To configure and compile pilot-link for proper use of it with gnome-pilot and Evolution, perform the steps below. Note that we are not overwriting any existing pilot-link copies that were installed by the distribution itself. We are putting it in /usr/local, which should not have any existing pilot-link packages installed in it.

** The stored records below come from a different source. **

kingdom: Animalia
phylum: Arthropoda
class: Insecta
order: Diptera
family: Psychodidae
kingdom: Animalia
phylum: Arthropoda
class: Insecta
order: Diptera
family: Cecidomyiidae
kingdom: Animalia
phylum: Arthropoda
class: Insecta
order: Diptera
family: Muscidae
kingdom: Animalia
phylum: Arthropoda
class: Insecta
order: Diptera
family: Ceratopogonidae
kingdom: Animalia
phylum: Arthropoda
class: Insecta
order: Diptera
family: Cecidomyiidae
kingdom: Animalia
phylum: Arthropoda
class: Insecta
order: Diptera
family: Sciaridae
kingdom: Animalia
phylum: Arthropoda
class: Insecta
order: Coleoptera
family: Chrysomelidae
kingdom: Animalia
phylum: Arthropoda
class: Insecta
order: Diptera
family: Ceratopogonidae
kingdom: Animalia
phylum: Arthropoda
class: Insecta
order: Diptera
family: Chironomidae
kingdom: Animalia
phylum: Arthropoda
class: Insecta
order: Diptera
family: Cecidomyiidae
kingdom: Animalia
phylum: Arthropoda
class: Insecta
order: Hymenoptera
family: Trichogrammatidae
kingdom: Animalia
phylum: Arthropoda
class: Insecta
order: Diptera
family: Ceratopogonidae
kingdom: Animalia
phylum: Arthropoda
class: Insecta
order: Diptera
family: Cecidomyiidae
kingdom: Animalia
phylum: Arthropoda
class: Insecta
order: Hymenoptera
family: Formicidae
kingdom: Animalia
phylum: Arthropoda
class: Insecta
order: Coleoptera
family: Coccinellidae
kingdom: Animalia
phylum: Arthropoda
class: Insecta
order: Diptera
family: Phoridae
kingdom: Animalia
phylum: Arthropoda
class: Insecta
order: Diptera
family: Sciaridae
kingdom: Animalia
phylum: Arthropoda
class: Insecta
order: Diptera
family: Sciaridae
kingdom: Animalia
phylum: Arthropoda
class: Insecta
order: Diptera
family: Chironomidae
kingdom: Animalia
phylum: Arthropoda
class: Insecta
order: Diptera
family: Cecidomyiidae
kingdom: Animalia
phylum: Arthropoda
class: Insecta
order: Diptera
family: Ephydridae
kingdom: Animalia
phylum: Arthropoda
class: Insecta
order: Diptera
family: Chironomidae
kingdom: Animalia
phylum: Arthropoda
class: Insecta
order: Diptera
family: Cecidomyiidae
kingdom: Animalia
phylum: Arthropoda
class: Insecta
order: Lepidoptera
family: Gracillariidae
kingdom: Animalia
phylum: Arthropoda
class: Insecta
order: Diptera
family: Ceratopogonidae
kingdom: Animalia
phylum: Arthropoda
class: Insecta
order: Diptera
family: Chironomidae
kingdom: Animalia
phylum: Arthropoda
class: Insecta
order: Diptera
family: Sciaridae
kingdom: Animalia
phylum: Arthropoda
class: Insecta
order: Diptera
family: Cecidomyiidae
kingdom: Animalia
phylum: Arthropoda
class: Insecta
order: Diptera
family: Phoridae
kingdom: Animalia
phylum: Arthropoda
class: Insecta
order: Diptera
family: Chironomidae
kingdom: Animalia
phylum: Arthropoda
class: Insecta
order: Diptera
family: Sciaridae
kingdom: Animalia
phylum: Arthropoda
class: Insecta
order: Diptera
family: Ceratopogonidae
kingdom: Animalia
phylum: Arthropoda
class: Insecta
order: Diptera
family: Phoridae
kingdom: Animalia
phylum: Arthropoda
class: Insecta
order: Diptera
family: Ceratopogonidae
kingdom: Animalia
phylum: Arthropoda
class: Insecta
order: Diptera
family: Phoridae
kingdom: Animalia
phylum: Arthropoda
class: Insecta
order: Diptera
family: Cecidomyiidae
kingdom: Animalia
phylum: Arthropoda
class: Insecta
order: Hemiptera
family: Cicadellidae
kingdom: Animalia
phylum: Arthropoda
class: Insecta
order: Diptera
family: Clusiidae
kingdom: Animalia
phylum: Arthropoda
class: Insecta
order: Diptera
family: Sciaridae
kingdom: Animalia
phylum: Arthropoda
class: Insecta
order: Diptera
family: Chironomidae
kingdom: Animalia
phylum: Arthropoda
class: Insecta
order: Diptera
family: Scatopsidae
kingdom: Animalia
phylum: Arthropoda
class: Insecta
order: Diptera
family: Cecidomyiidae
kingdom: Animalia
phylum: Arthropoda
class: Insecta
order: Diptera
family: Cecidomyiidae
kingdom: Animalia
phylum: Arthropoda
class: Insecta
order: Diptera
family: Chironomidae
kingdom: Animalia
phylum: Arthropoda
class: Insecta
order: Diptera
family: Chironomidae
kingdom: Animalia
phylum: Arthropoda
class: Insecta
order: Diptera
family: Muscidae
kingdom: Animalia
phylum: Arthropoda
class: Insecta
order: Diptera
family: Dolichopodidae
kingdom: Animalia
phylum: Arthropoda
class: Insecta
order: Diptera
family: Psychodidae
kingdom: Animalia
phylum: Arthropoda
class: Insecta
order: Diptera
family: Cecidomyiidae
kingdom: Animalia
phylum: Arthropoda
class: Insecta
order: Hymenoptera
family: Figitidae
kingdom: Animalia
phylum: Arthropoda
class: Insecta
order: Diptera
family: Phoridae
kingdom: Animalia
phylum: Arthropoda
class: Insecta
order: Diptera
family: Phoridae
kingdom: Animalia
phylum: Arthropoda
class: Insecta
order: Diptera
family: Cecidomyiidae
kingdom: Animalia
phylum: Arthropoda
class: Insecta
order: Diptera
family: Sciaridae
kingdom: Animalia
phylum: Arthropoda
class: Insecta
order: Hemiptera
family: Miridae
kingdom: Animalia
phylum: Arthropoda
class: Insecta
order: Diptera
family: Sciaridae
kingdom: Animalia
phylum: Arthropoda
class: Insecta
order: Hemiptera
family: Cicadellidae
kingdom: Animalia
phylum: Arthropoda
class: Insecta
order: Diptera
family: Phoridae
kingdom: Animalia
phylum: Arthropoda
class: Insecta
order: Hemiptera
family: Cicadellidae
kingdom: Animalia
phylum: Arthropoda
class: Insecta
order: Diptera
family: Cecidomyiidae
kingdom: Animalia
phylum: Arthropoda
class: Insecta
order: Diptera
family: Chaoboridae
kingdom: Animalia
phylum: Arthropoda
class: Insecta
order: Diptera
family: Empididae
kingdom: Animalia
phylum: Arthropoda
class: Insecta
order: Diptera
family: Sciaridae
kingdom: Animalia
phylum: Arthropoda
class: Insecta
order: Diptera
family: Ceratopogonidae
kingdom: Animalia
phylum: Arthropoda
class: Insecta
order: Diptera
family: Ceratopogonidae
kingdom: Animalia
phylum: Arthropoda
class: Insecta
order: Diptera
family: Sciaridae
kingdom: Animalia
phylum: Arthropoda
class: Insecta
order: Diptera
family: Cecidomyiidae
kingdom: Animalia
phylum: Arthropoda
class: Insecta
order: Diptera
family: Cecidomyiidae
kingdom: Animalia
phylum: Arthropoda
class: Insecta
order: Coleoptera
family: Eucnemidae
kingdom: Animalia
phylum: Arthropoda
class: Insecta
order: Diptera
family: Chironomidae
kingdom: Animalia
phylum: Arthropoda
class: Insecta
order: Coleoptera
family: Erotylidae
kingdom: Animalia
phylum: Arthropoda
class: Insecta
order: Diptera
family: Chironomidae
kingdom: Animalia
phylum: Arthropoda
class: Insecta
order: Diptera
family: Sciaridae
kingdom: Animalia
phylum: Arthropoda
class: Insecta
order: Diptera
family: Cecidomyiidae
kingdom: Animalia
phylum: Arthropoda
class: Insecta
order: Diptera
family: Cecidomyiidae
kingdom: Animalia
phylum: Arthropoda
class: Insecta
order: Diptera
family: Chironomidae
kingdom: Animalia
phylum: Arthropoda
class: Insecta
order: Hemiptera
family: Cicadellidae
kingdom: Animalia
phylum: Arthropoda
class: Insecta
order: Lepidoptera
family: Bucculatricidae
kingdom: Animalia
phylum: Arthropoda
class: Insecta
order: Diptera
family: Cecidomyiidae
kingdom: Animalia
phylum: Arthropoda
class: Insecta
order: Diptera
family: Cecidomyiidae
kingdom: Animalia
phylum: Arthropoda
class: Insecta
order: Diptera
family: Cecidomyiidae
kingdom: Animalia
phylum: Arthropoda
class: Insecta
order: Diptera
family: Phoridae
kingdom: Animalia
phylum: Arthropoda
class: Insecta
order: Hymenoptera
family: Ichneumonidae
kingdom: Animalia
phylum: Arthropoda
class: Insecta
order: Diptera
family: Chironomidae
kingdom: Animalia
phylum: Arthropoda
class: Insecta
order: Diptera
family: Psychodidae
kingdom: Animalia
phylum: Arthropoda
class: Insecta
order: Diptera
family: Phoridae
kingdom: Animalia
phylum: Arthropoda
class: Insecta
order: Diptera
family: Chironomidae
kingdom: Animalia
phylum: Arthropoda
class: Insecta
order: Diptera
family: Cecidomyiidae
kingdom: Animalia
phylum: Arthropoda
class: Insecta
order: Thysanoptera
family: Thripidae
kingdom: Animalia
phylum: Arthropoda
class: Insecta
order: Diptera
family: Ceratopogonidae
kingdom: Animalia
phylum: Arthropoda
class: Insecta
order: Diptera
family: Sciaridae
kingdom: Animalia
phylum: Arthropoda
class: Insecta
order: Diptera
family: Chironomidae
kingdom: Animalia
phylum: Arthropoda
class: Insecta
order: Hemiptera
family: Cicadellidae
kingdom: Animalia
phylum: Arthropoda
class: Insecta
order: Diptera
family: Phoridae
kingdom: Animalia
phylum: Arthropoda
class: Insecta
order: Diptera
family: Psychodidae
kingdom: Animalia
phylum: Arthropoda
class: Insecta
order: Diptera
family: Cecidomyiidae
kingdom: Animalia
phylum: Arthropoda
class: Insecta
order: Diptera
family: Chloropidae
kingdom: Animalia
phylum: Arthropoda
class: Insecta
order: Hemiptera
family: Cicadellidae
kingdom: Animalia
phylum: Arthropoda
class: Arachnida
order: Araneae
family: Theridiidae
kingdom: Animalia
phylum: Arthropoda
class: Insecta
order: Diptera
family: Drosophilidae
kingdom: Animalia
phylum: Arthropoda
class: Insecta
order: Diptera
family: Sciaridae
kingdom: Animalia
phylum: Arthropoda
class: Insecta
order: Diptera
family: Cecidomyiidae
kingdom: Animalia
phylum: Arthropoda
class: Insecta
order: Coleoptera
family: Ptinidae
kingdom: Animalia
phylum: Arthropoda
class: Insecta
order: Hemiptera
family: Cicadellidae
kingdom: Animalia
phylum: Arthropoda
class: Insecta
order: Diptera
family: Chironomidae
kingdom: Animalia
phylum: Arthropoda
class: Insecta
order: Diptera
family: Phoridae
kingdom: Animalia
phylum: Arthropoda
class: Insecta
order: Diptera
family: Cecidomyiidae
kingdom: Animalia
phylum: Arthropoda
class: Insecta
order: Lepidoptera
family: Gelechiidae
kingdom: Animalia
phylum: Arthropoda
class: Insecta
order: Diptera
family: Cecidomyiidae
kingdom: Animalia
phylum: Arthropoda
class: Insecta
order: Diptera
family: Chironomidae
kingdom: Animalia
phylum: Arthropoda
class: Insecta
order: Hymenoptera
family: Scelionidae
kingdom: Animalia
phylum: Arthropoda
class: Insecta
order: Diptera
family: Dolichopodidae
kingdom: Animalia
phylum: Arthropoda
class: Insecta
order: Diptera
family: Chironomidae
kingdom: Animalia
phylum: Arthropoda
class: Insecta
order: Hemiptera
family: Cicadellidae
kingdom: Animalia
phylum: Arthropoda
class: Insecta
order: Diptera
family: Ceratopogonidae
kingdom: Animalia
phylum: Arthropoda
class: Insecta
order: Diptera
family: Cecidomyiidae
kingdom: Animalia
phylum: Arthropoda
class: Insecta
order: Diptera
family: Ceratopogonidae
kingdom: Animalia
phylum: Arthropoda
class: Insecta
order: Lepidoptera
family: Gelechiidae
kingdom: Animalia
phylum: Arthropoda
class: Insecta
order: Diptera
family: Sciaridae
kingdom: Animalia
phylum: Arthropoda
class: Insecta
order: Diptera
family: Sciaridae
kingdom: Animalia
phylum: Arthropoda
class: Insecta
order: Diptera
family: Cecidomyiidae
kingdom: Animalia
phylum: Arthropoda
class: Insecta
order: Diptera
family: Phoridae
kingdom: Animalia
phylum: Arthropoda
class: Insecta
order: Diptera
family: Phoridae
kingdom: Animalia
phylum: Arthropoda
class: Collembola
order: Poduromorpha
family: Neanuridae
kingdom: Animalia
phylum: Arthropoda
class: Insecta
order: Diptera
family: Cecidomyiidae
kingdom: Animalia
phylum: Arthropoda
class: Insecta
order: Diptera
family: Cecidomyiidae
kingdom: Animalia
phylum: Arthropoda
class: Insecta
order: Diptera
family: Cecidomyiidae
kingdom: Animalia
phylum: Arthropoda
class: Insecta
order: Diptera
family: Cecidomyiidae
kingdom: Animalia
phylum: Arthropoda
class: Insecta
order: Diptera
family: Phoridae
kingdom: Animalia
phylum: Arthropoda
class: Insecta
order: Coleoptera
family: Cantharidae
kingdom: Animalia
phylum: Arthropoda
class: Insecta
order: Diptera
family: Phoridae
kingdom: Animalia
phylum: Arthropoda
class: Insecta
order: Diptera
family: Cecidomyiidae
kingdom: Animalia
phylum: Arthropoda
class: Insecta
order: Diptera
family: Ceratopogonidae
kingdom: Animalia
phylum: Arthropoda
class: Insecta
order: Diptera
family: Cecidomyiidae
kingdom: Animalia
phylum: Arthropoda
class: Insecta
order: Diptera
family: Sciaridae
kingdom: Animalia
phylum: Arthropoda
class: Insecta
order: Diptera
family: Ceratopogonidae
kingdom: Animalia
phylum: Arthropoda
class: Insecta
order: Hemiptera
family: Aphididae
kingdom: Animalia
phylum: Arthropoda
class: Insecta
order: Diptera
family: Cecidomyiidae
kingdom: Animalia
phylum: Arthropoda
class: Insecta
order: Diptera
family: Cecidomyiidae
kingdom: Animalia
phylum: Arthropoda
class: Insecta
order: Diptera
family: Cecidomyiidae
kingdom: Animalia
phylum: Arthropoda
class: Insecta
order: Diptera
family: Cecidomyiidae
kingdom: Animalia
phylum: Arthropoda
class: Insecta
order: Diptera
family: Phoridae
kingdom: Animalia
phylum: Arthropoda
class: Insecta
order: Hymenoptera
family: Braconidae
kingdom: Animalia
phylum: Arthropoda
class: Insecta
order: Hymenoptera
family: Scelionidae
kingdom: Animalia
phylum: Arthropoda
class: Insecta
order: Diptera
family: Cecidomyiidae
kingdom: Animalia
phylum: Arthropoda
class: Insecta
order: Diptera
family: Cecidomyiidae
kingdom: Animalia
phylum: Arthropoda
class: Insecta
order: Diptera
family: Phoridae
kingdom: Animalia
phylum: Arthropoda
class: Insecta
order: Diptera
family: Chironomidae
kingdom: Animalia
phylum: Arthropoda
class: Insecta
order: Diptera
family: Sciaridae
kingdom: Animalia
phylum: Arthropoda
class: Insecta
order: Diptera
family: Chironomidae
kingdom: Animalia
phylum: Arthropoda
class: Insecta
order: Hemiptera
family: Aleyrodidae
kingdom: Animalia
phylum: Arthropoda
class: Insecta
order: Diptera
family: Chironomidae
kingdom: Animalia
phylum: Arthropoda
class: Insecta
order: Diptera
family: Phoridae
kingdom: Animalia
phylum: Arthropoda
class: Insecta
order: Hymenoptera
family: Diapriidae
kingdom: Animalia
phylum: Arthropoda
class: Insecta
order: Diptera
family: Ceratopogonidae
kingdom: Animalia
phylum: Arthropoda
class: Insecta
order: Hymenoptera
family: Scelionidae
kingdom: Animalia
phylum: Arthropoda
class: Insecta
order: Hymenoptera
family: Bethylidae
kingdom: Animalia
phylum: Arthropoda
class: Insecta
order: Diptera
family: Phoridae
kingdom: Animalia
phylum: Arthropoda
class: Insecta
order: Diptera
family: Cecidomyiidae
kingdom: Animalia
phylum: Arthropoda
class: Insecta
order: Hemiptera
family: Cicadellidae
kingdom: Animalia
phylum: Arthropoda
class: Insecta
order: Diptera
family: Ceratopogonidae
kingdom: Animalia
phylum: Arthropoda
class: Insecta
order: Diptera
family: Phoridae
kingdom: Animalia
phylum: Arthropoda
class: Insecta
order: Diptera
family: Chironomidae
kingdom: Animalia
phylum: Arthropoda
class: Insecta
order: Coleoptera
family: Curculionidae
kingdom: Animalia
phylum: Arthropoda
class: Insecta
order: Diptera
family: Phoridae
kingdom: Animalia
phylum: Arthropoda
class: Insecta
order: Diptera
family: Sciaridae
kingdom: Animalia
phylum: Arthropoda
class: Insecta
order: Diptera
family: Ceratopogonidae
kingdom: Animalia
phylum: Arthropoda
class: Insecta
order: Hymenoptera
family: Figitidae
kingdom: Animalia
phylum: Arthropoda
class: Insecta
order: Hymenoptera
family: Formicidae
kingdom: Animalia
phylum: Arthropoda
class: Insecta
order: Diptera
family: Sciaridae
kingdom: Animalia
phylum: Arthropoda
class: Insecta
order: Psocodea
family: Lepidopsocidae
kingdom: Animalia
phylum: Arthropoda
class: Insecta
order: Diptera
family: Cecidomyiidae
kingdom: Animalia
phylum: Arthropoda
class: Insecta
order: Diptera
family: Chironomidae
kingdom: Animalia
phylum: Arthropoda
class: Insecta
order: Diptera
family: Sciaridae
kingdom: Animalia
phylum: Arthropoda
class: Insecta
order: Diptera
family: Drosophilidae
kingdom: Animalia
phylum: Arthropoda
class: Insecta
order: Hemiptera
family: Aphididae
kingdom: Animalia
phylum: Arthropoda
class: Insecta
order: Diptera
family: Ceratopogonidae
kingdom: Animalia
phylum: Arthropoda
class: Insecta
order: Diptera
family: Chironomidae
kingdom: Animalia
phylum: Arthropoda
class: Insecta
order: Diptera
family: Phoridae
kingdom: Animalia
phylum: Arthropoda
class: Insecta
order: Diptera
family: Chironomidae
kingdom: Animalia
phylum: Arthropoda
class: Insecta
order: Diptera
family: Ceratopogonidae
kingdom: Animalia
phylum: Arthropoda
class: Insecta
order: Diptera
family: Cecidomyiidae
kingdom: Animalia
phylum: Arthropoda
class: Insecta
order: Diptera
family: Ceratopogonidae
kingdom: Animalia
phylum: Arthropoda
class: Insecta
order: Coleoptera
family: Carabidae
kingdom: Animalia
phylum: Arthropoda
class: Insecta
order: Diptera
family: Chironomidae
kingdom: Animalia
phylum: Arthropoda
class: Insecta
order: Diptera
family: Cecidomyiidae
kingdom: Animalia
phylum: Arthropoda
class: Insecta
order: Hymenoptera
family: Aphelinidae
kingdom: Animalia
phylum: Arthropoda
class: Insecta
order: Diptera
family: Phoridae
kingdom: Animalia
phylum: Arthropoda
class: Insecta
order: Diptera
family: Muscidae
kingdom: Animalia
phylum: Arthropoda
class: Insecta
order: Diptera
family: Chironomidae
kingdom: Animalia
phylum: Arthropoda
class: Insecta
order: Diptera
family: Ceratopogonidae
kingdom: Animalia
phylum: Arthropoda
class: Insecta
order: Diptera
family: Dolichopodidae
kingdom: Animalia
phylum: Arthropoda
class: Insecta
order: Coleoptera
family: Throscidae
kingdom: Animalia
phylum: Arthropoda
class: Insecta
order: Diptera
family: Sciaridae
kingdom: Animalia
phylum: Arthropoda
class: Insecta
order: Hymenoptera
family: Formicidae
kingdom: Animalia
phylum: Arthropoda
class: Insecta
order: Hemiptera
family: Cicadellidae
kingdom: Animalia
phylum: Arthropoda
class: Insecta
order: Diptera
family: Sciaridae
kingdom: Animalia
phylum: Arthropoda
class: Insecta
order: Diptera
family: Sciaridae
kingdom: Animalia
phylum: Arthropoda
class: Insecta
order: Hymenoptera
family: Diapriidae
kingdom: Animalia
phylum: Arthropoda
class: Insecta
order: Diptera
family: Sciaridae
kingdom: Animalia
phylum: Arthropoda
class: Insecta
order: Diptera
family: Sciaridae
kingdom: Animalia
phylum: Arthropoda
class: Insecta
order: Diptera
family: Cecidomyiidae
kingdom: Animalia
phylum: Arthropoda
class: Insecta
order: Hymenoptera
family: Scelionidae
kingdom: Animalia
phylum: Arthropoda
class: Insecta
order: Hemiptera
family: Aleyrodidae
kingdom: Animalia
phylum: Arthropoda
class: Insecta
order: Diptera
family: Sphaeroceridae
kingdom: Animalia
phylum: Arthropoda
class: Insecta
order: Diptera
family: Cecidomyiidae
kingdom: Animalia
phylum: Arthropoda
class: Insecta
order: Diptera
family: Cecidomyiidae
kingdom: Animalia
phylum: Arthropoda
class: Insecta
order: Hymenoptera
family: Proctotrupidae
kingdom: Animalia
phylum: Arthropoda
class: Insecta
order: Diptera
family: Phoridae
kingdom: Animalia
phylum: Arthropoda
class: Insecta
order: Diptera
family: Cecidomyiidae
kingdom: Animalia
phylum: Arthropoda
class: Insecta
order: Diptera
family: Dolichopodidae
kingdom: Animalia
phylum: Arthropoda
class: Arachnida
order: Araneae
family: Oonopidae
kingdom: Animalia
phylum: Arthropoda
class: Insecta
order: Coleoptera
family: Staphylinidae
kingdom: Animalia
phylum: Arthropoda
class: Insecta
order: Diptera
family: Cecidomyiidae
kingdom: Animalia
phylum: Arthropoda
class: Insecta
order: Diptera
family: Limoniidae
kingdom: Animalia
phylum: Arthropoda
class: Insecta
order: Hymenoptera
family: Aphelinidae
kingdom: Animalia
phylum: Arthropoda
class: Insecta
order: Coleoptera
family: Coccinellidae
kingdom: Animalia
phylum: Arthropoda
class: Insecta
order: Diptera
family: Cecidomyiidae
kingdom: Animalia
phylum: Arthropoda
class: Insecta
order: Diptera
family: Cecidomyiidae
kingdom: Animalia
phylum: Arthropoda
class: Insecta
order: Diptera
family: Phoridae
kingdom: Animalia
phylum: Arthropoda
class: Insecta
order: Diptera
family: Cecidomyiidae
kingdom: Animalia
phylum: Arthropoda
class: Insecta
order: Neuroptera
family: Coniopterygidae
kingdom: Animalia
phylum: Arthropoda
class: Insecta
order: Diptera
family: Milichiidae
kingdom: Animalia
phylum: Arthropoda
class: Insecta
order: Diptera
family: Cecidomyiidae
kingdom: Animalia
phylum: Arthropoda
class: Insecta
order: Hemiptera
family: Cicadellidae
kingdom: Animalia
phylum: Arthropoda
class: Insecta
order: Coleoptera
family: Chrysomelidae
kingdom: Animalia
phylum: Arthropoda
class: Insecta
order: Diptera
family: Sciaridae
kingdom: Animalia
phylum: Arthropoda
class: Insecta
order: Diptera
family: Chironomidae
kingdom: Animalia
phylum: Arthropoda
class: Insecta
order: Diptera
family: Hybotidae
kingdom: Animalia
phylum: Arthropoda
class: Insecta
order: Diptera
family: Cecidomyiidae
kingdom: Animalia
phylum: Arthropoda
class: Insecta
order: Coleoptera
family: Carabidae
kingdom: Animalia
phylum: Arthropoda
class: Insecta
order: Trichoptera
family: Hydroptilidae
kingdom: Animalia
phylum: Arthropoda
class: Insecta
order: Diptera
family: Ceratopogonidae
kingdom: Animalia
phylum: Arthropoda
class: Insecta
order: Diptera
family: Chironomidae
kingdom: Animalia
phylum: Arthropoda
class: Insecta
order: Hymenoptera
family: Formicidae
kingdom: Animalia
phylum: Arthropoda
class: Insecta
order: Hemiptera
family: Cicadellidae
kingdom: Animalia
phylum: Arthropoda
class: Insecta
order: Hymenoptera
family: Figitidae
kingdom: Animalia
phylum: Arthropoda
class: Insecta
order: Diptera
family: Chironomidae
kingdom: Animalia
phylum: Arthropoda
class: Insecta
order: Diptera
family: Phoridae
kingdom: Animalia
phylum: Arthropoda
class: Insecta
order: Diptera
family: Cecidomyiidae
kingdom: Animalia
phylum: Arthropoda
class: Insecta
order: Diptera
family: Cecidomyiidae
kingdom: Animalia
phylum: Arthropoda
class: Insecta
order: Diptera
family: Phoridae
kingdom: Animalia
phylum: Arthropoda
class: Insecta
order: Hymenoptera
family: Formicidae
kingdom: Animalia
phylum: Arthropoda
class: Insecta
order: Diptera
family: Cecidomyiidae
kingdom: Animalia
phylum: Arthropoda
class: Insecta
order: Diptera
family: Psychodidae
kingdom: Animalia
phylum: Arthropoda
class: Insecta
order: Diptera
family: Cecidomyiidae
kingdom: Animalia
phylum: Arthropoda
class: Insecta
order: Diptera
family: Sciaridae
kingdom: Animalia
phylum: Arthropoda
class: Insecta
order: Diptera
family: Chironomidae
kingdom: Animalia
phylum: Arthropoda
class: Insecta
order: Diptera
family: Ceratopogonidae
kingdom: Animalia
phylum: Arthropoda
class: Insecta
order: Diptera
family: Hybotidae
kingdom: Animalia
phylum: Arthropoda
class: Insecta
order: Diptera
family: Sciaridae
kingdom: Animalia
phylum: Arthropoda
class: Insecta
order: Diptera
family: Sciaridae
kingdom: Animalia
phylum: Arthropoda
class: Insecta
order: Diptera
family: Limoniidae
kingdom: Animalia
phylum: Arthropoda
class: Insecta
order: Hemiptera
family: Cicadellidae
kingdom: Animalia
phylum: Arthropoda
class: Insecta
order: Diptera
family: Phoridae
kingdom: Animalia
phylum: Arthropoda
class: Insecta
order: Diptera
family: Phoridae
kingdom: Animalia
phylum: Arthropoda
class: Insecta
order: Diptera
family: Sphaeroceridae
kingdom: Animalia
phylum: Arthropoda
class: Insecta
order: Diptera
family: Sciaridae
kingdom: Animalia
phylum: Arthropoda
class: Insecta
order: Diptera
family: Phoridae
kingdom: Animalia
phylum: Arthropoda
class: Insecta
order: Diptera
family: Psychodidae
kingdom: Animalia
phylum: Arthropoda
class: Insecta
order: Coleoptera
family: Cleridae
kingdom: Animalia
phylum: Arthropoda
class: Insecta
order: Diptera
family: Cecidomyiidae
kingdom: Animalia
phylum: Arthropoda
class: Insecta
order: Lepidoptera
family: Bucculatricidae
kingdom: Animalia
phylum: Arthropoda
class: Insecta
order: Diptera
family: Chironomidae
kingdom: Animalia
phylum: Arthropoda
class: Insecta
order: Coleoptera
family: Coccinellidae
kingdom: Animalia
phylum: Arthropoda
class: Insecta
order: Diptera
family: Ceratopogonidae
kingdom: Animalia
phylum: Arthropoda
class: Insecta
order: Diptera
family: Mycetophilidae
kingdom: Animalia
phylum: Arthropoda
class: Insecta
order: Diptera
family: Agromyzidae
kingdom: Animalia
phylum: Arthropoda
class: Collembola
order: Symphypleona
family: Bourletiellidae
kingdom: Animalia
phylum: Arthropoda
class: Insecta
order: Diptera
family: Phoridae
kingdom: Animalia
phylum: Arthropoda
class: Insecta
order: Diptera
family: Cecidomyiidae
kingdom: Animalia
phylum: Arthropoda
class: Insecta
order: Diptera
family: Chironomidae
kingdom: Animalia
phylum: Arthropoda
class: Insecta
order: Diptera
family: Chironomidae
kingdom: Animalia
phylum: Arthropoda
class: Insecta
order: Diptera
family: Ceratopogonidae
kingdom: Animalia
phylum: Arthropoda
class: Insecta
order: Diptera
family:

 hacker@druid:~/build$ cd pilot-link-0.11.8
 hacker@druid:~/build/pilot-link-0.11.8$ ./configure --prefix=/usr/local --with-libiconv

As configure runs, you might see something like the following:

 checking for libiconv in -liconv... no
 checking for iconv... yes

This means your system did not have 'libiconv' (the standalone shared library and headers) installed, but iconv was found internally in your libc implementation (likely glibc-2.x). You can verify this with the following command:

 hacker@druid:~/build$ nm /usr/lib/libc.a | grep iconv
 iconv_open.o:
 00000000 T iconv_open
 iconv.o:
 00000000 T iconv
 iconv_close.o:  
 00000000 T iconv_close

If configure completes successfully, it should return the following:

   Options detected/selected
 -------------------------.
 pilot-link version...... : 0.11.8
 libpisock version....... : 8.0.4 
 Build for host.......... : i686-pc-linux-gnu
 Extra Warnings.......... : no
 Direct USB support...... : yes, Linux
 ElectricFence checks.... : no
 CFLAGS.................. : -g -O2
 CXXFLAGS................ : -g -O2
			   
 Internal Language Support
 -------------------------.
 C++ support............. : yes
 Iconv support........... : yes
 PNG support............. : yes
 Readline support........ : full
			   
 External Language Support
 -------------------------.
 TCL support............. : no
 ITCL support............ : no
 TK Support.............. : no
 Java support............ : no
 Python support.......... : no
 Perl support............ : no

The important part here is to note that the libiconv support was found and used (bolded above). If it is not found, or the "Iconv support" line says "no", then you must install the proper libiconv support for your distribution first, and then re-run this configuration script until it is properly found. Failure to do so will result in gnome-pilot and Evolution failing to compile, so fix this first. On modern Linux systems, libiconv is part of glibc.

Once this returns successfully, you can now build the pilot-link package by typing 'make' here. Depending on the type and speed of machine you have, it may take several minutes to build pilot-link, so please be patient.